* _TASK GOAL_: Scan the data below. Pull out each line where "input" occurs.

* _DATA SHOWN_:
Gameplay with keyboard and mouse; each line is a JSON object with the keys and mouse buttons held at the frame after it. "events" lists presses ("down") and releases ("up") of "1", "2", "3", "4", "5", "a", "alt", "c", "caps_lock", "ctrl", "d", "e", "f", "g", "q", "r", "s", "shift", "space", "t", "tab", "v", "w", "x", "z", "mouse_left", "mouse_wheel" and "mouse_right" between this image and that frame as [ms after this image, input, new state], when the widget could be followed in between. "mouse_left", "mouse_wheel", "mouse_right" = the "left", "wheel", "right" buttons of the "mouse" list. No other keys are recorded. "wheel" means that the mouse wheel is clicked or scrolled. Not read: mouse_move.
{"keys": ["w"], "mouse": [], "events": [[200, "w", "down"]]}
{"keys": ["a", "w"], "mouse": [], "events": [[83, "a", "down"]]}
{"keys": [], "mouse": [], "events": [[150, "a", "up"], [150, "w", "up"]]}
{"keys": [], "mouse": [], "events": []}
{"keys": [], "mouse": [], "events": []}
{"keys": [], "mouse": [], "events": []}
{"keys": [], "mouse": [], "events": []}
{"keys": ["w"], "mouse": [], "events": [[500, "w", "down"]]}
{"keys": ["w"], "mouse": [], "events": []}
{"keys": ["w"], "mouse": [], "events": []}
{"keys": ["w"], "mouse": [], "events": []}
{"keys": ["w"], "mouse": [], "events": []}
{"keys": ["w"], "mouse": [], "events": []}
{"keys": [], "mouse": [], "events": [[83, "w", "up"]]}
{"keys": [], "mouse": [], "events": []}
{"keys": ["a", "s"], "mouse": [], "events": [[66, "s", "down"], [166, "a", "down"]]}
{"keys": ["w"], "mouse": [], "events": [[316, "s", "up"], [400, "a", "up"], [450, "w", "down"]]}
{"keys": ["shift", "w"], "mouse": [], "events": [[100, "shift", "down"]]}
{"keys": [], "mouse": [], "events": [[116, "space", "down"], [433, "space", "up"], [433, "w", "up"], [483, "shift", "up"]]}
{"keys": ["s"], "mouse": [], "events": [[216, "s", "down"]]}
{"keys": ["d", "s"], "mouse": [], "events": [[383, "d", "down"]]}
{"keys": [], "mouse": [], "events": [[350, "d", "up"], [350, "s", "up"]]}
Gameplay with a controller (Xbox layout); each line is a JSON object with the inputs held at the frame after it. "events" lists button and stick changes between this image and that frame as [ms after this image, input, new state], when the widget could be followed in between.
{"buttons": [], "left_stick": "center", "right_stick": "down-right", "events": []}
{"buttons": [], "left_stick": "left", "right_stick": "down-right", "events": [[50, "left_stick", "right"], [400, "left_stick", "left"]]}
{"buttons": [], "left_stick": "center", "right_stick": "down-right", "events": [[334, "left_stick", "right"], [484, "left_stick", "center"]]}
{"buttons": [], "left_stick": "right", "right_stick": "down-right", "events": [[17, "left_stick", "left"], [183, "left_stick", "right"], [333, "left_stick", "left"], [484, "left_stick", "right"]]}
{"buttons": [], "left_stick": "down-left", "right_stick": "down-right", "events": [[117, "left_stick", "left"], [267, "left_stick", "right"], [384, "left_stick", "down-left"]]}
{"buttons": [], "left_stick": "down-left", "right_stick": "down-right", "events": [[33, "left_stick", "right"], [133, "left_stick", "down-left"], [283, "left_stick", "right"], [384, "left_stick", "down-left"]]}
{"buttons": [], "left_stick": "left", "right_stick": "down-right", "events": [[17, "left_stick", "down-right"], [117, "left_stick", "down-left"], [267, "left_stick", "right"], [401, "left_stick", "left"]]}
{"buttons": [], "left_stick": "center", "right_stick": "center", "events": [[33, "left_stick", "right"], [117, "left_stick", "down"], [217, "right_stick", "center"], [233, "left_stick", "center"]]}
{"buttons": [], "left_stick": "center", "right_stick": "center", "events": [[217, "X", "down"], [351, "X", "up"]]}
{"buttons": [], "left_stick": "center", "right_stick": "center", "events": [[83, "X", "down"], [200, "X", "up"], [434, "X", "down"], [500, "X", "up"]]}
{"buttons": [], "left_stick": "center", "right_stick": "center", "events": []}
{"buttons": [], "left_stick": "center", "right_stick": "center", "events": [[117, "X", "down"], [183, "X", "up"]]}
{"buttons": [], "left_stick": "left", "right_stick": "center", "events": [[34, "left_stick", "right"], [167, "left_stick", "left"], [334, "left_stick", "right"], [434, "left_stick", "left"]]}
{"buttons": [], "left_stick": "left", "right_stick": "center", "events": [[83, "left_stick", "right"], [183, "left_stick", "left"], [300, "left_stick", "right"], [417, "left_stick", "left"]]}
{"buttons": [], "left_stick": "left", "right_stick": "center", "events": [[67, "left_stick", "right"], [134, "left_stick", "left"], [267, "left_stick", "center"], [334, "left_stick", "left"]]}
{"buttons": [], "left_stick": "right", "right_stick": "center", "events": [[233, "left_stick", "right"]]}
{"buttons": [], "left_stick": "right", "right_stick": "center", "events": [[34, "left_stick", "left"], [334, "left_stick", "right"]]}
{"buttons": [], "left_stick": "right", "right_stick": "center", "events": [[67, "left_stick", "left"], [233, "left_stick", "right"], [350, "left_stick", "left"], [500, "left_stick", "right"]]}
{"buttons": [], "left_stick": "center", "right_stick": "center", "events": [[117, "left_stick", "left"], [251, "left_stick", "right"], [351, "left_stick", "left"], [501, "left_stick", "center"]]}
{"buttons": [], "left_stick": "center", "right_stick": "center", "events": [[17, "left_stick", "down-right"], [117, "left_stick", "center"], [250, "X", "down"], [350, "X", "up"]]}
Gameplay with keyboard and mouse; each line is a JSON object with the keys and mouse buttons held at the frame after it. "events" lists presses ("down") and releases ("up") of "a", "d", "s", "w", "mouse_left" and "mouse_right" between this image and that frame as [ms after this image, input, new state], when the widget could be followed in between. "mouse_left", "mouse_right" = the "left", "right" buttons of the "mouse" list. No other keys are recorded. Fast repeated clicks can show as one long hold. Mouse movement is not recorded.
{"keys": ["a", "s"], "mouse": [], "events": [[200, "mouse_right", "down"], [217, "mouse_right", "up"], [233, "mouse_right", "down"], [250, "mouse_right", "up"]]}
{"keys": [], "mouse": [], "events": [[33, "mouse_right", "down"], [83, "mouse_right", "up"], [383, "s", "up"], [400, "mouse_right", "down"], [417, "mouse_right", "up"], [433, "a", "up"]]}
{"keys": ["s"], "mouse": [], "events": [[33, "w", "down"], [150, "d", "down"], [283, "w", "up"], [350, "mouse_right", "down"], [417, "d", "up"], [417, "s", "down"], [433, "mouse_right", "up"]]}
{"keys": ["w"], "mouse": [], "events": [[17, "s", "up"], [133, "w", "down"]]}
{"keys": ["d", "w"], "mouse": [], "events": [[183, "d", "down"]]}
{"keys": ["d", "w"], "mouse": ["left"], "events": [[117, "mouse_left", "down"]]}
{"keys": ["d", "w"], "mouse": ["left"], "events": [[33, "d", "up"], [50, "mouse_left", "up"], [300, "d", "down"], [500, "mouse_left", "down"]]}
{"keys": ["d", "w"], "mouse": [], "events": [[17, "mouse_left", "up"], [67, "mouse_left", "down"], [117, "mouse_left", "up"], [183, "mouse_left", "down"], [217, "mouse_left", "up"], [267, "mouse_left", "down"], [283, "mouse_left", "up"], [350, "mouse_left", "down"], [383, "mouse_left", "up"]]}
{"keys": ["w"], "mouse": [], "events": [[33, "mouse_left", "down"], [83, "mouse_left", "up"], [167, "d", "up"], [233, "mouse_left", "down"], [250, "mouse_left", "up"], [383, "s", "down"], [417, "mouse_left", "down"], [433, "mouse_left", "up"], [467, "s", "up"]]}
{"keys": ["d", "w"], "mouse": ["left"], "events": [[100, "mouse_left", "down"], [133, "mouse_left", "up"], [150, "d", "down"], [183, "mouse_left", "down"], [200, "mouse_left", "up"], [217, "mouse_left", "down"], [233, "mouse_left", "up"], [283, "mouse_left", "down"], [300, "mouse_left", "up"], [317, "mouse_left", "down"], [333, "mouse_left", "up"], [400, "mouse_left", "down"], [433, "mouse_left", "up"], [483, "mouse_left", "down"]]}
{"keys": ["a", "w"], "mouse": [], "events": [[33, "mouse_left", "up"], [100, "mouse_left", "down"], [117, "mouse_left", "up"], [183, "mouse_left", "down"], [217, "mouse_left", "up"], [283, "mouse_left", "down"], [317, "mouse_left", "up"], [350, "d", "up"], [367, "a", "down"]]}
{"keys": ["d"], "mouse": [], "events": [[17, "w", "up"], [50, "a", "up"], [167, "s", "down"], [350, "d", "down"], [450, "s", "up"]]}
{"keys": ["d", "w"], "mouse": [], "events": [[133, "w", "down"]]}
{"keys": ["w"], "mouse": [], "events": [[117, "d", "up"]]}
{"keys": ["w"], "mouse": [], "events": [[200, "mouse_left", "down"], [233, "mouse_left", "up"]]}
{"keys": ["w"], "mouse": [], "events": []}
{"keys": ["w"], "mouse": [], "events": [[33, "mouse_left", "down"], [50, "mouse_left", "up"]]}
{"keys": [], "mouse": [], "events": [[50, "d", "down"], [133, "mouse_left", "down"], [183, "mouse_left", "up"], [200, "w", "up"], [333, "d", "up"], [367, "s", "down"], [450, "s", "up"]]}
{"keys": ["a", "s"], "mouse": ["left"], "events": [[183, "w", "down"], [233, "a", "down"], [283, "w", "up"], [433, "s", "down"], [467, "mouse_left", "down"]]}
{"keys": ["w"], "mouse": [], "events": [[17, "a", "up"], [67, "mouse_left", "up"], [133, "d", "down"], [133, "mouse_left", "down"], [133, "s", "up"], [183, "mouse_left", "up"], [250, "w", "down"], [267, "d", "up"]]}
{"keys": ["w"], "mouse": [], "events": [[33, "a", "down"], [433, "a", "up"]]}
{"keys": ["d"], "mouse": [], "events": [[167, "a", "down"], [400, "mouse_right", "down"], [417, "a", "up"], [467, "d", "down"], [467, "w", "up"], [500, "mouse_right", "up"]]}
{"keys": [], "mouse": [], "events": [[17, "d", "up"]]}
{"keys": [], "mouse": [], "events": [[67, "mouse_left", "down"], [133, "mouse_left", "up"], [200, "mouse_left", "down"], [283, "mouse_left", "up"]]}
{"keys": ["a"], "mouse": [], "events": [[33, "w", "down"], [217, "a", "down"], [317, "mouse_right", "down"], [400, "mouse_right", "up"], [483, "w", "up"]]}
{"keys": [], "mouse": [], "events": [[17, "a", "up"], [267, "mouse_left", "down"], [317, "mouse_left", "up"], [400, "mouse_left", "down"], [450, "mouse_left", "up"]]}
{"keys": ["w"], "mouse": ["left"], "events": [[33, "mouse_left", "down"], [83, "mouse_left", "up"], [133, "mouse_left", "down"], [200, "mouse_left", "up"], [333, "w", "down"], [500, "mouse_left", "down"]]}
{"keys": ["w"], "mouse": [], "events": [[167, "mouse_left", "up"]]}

* _EXERCISE RESULT_:
Gameplay with keyboard and mouse; each line is a JSON object with the keys and mouse buttons held at the frame after it. "events" lists presses ("down") and releases ("up") of "1", "2", "3", "4", "5", "a", "alt", "c", "caps_lock", "ctrl", "d", "e", "f", "g", "q", "r", "s", "shift", "space", "t", "tab", "v", "w", "x", "z", "mouse_left", "mouse_wheel" and "mouse_right" between this image and that frame as [ms after this image, input, new state], when the widget could be followed in between. "mouse_left", "mouse_wheel", "mouse_right" = the "left", "wheel", "right" buttons of the "mouse" list. No other keys are recorded. "wheel" means that the mouse wheel is clicked or scrolled. Not read: mouse_move.
Gameplay with a controller (Xbox layout); each line is a JSON object with the inputs held at the frame after it. "events" lists button and stick changes between this image and that frame as [ms after this image, input, new state], when the widget could be followed in between.
Gameplay with keyboard and mouse; each line is a JSON object with the keys and mouse buttons held at the frame after it. "events" lists presses ("down") and releases ("up") of "a", "d", "s", "w", "mouse_left" and "mouse_right" between this image and that frame as [ms after this image, input, new state], when the widget could be followed in between. "mouse_left", "mouse_right" = the "left", "right" buttons of the "mouse" list. No other keys are recorded. Fast repeated clicks can show as one long hold. Mouse movement is not recorded.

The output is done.